Until now, country reputation assassination was viewed as a tool that political leaders use in the international arena to support their national interests and diplomatic goals. However, the aftermath of the EYP wiretapping scandal illustrates how interstate character assassination techniques can be used by national and international media for strategic and non-strategic purposes. In this case, an important question arises: to which category does this process belong? Is it the random, non-strategic effect of an article that happens to promote a negative image of Greece? Or is it part of a constructed defamation campaign by some external power?
In this case, this question may be impossible to answer. The most interesting element lies in the use of country reputation assassination for domestic political purposes. Even if the defamatory New York Times article is merely a random report about the recent developments in Greece, its character assassination value lies in its use in the political opposition’s pressure campaign on the Greek government. By connecting the government’s actions with an international defamation campaign, the Greek opposition has led the process of country reputation assassination into new waters.
A government that mishandles domestic scandals – even when those scandals are publicized? across the world, as happened to former – is one thing. But when those scandals share a common cultural resonance, like western countries connecting the EYP scandal to the “corrupted Greeks” frame of the financial crisis of 2010, or social media users linking COVID-19 containment measures to the actions of a dark authoritarian regime, the story changes.

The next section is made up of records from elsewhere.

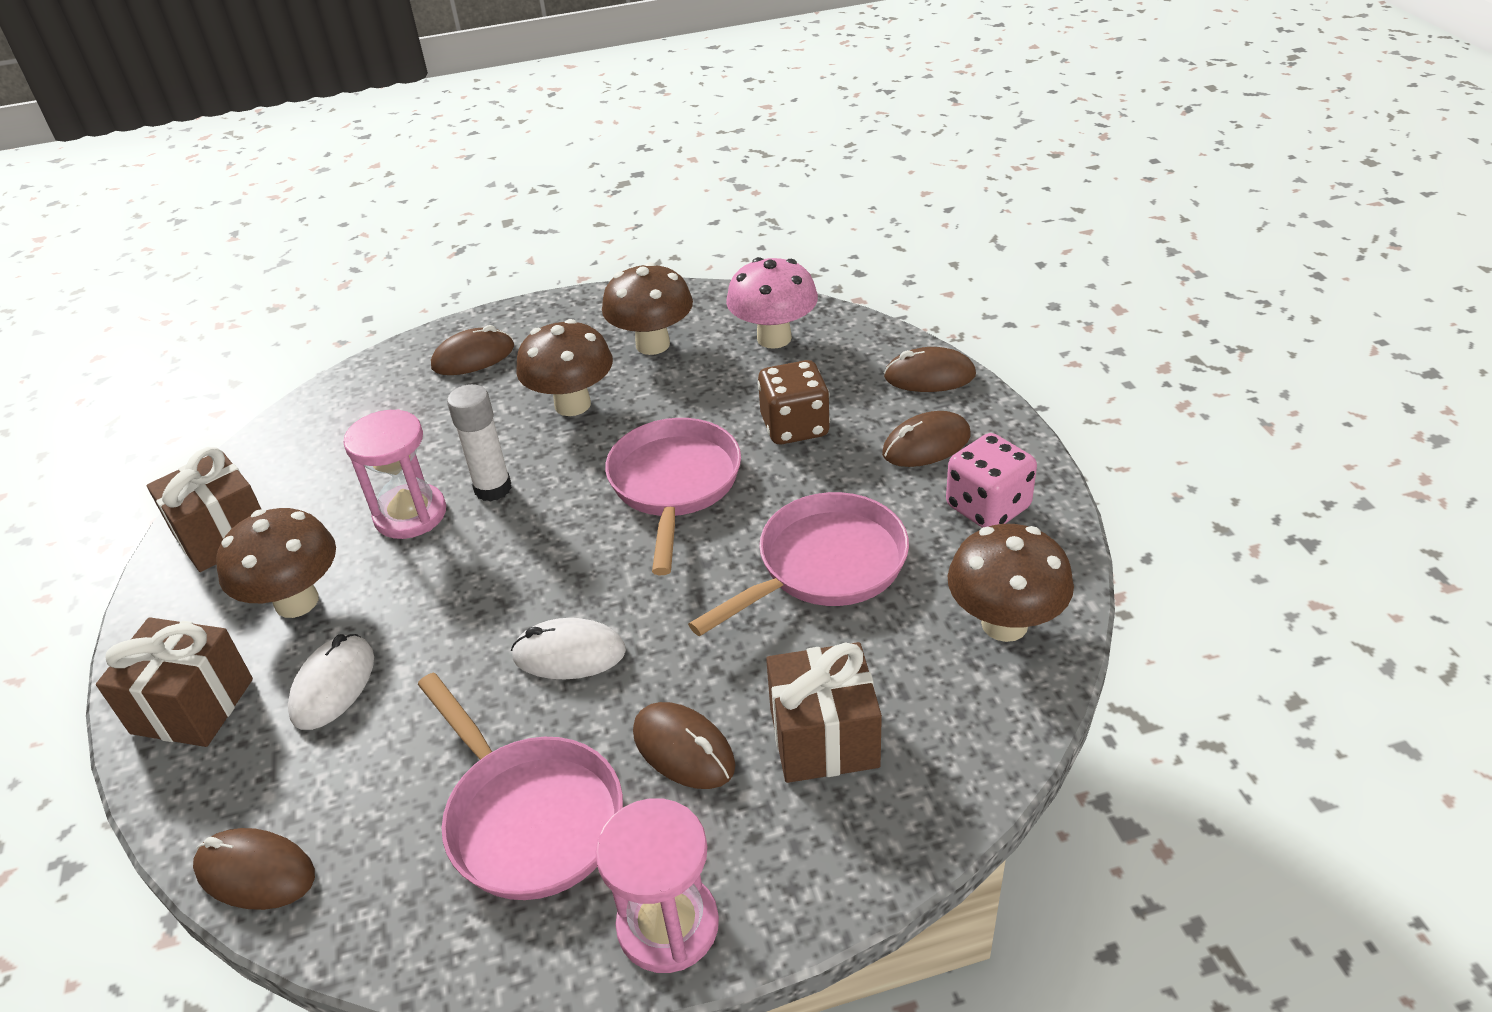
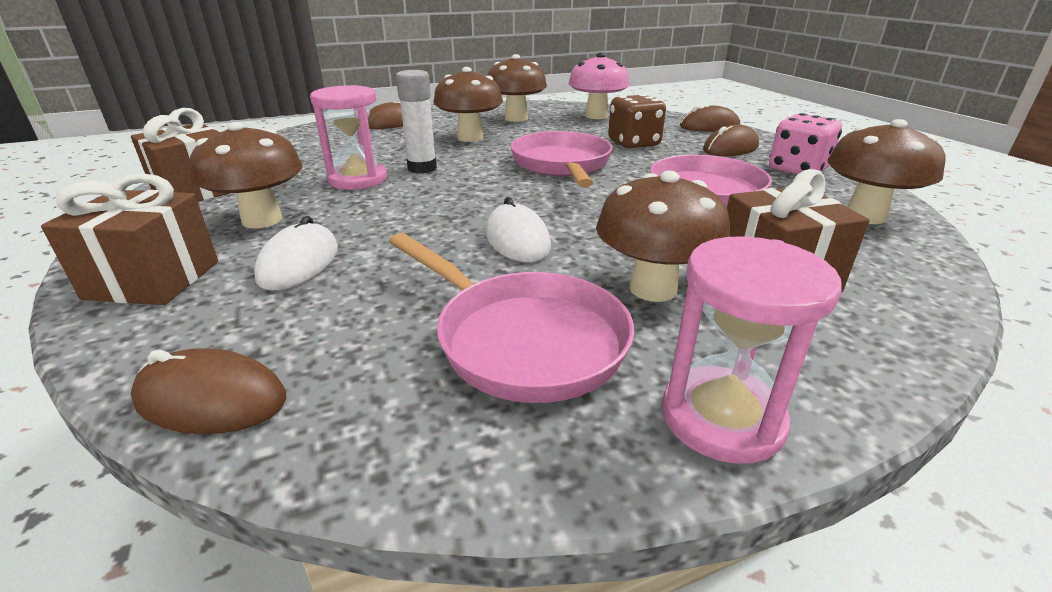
camera: 10 degrees left, 10 degrees down
white mouse [511,618,626,679] -> white mouse turned 75 degrees clockwise [486,197,551,262]
brown mouse [633,702,736,789] -> brown mushroom [596,171,730,302]

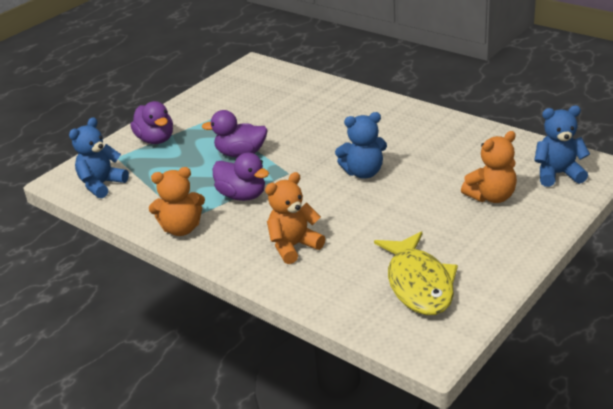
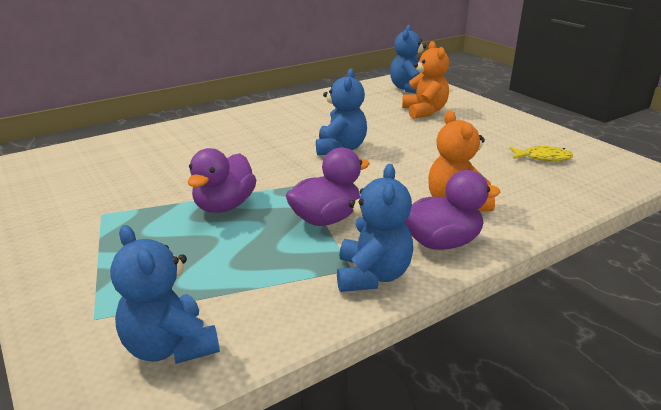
camera: 75 degrees left, 5 degrees down
purple duck [130,101,173,144] -> purple duck moved to [404,170,501,250]
orange teddy bear [149,167,205,236] -> blue teddy bear [337,164,413,292]
yellow fish [374,231,458,315] -> yellow fish [509,145,573,161], size x0.49

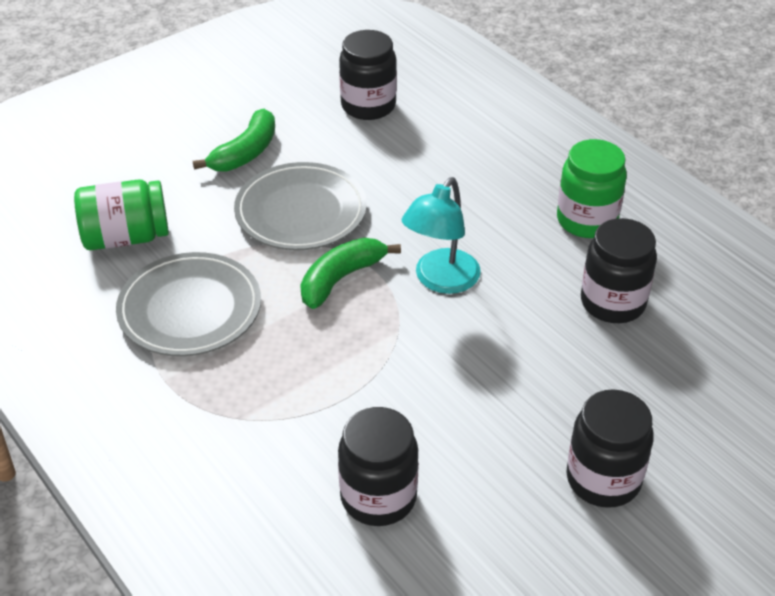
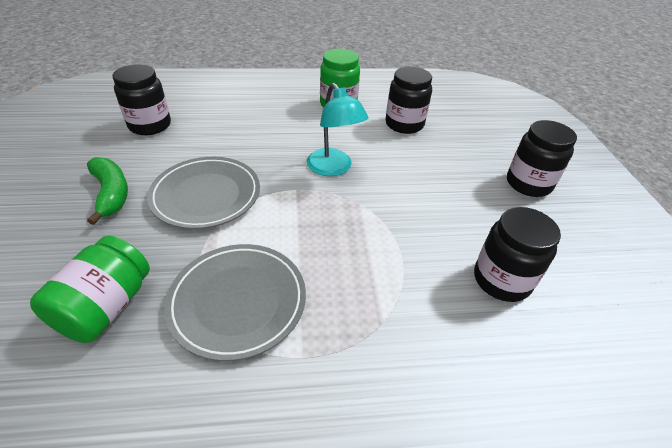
camera: 60 degrees left, 0 degrees up
green banana [300,238,401,309] -> none

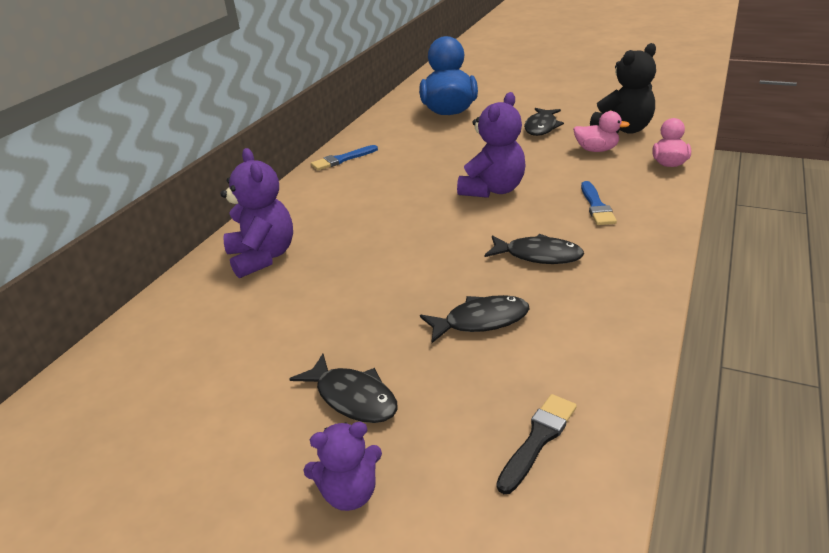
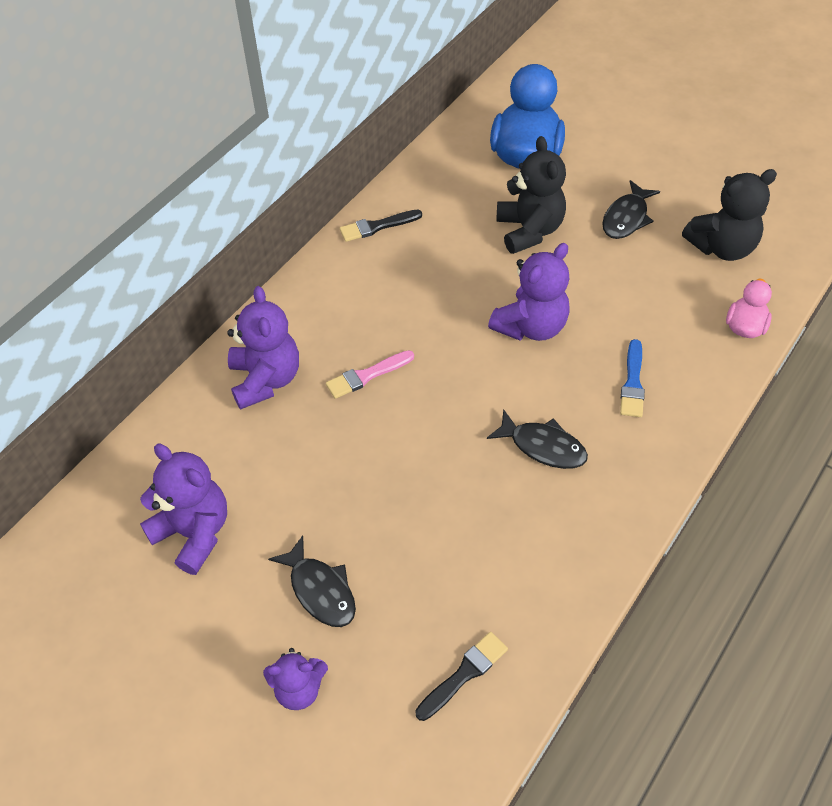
camera: 10 degrees right, 20 degrees up
blue brush [311,145,378,170] -> black brush [340,210,422,242]
black fish [420,295,530,343] -> none
pink duck [573,111,630,152] -> none
none -> purple teddy bear [140,444,227,575]
none -> pink brush [326,350,414,399]
none -> black teddy bear [496,136,566,254]

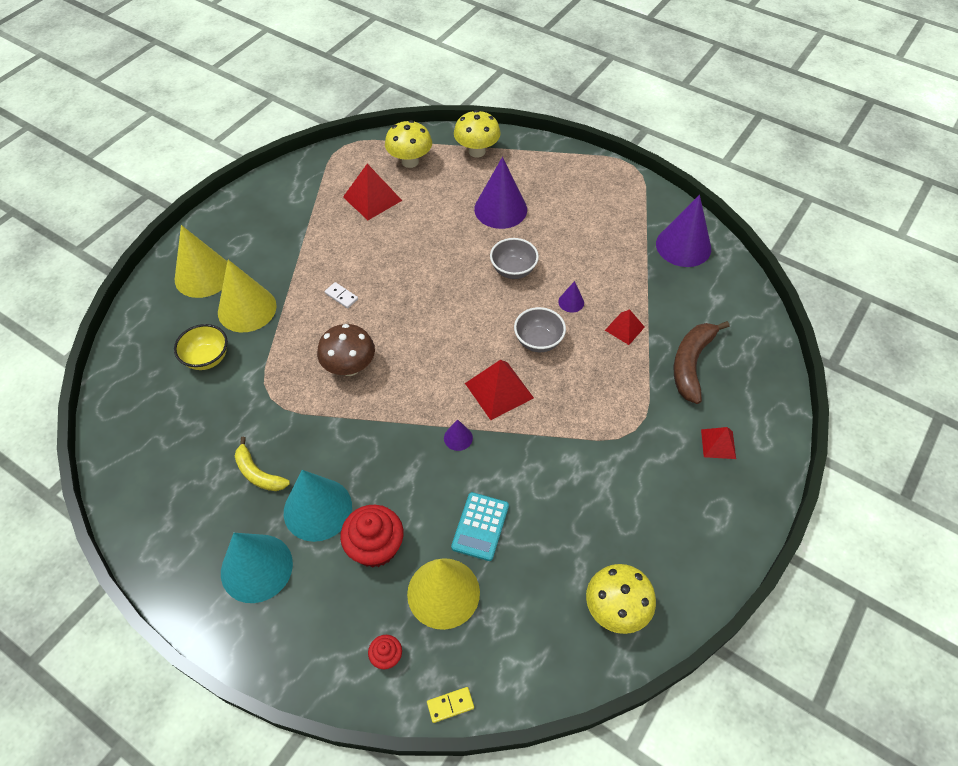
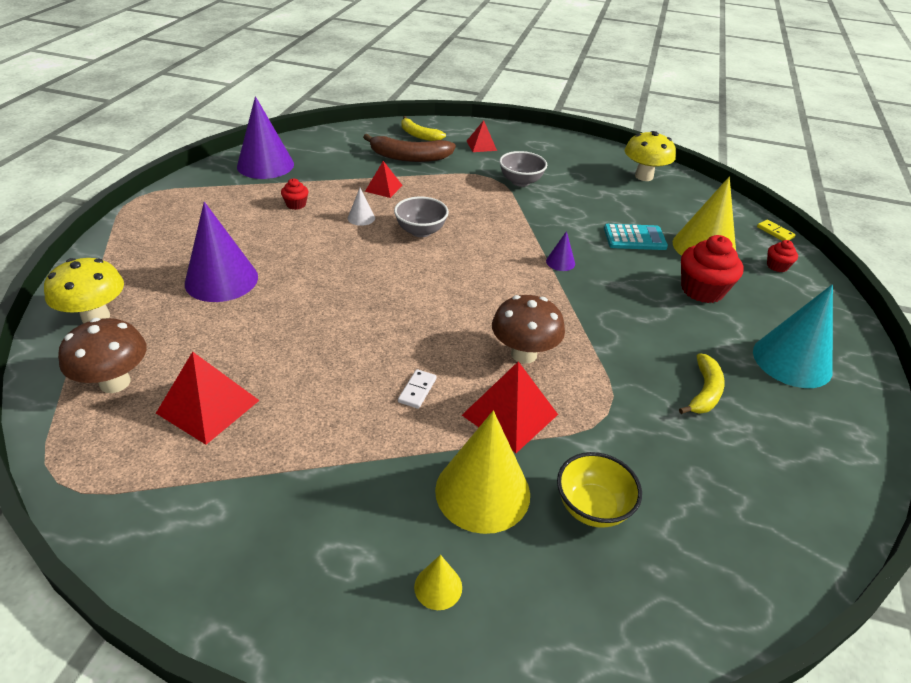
camera: 110 degrees left, 15 degrees down
yellow cone [175,225,227,298] -> yellow cone [414,555,462,610], size x0.45
turquoise cone [284,470,352,542] -> none
yellow mushroom [385,120,432,168] -> brown mushroom [58,318,147,393]
red pyramid [465,360,534,420] -> red pyramid moved to [462,361,558,453]
grey bowl [490,238,539,279] -> grey bowl moved to [499,151,547,187]
purple cone [558,281,584,312] -> white cone [348,188,375,226]
none -> red cupcake [281,179,308,210]
none -> yellow banana [402,116,446,141]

The main opposition probably understands this. Consequently, they aim to put pressure on the government by highlighting and weaponizing such attacks as part of a character assassination campaign against the Prime Minister and his government. No matter whether they are random or strategic, country reputation assassination attacks are used for the purpose they were invented: to destabilize and overthrow a government.
The difference, however, is that country reputation assassinations usually come from outside actors pursuing geopolitical or diplomatic goals, threatening a country’s stability by provoking a crisis. While this country reputation assassination attack originated with an external actor (a random international journalist), its severity was heightened by an internal actor, the Greek main opposition, who promoted the article to achieve domestic political goals. In the Greek case, we see how extreme domestic political polarization enhanced the effectiveness of country reputation assassination. When such attacks are introduced into the political system through a domestication process, they may trigger polarization rather than the usual rally effect. A combination of negative depictions of the country and strategic blaming against the government (which portrays international negative images as the government’s fault) may eventually lead to political change (in elections or overthrow of the government). As of now, however, the outcome of the Greek case is yet to be seen.